**TEXTO DE LECTURA:**
● ● ● ● ● ● ●

Por: César Duvernay
La marcha del pasado sábado, convocada por el Instituto Duartiano, y donde cientos de personas caminaron por la calle El Conde para reclamar a la comunidad internacional acciones concretas frente a la peligrosa situación de Haití, fue una acción correcta, cívica, necesaria y legítima.
Lo que acontece al otro lado de la frontera, expresado en violencia, caos e ingobernabilidad, hace mucho que se salió de control, con el agravante de que las consecuencias las tenemos que pagar nosotros.
Por tanto, y al margen de quienes pretenden desnaturalizar lo acontecido bajo argumentos de supuesto odio y xenofobia, la realidad es que la del fin de semana no fue una marcha contra Haití ni contra los haitianos, sino en contra de la apatía de las grandes potencias y los organismos multilaterales que insisten en hacerse de la vista gorda ante un problema del cual son, en gran parte, responsables y/o culpables.

● ● ● ● ● ● ●

**REGISTROS ENUMERADOS:**
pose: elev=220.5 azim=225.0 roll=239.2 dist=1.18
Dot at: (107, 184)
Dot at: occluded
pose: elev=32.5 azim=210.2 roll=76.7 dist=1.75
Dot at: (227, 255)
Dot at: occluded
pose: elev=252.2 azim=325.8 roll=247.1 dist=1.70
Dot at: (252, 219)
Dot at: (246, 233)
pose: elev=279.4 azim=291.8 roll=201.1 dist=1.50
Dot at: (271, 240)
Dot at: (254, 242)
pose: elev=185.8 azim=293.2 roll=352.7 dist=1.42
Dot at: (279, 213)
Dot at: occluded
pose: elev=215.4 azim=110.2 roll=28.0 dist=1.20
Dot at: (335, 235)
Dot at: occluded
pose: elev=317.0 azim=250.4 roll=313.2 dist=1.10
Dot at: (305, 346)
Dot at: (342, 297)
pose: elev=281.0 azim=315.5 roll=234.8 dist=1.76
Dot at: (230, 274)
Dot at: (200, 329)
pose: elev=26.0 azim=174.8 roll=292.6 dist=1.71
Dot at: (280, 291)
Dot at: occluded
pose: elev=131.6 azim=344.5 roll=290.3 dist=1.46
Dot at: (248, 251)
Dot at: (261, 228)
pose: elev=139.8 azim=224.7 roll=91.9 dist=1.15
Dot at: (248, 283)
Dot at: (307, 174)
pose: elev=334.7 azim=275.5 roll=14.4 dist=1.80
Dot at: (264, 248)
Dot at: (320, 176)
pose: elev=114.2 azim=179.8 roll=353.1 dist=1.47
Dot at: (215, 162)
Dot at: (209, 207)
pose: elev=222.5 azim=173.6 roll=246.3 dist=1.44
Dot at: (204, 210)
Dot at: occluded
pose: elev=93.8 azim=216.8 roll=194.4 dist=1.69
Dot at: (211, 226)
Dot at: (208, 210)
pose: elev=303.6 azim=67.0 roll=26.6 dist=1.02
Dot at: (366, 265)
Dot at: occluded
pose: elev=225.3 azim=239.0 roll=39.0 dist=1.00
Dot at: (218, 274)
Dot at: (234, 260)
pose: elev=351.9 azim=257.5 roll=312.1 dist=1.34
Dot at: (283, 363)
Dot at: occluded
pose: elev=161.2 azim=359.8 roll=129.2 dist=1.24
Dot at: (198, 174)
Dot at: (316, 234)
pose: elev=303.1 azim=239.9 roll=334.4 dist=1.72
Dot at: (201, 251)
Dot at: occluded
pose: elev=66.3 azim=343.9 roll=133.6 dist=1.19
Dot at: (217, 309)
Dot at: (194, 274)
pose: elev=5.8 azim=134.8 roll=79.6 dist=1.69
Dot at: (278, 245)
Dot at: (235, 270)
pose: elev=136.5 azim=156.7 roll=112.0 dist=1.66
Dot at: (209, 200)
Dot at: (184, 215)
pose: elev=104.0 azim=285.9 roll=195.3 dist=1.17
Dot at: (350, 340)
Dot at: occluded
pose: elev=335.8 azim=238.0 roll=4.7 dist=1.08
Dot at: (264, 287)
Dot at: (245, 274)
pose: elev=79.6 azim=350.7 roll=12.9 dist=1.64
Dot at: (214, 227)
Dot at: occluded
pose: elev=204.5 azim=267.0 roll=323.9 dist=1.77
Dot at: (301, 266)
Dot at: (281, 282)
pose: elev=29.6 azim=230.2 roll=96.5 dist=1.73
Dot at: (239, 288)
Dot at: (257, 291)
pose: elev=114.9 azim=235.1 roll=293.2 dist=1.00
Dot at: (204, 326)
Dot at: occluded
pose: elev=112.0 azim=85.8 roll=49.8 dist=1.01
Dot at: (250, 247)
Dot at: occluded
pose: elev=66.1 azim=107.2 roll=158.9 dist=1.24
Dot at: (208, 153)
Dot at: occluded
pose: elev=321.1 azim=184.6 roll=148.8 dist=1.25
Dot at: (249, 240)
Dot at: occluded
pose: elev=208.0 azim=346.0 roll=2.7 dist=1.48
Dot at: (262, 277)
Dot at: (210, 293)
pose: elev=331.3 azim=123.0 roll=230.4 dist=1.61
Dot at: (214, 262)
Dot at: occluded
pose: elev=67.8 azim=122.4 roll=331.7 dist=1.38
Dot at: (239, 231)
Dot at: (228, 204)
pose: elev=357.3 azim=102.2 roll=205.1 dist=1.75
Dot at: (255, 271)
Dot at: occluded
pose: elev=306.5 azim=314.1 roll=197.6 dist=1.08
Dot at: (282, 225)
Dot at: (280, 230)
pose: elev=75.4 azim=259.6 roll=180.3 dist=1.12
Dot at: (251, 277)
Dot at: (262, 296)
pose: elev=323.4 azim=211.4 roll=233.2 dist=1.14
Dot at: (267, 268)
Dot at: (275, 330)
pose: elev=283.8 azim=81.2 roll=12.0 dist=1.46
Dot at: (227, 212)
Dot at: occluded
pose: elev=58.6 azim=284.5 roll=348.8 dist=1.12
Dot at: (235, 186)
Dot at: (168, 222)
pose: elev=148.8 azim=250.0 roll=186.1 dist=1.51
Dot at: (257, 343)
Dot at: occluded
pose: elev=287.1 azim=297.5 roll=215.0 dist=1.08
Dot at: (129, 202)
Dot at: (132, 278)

● ● ● ● ● ● ●

**PREGUNTAS POR RESPONDER:**
1. Según el artículo sobre la marcha, ¿por qué calle caminaron los manifestantes?
2. Reproduzca textualmente el fragmento del artículo sobre la marcha que comienza en las palabras "Por tanto, y" y concluye tras "responsables y/o culpables.".
Los registros no intervienen en absoluto en este ejercicio.

**RESULTADOS DEL EJERCICIO:**
1. Por la calle El Conde.

2.
Por tanto, y al margen de quienes pretenden desnaturalizar lo acontecido bajo argumentos de supuesto odio y xenofobia, la realidad es que la del fin de semana no fue una marcha contra Haití ni contra los haitianos, sino en contra de la apatía de las grandes potencias y los organismos multilaterales que insisten en hacerse de la vista gorda ante un problema del cual son, en gran parte, responsables y/o culpables.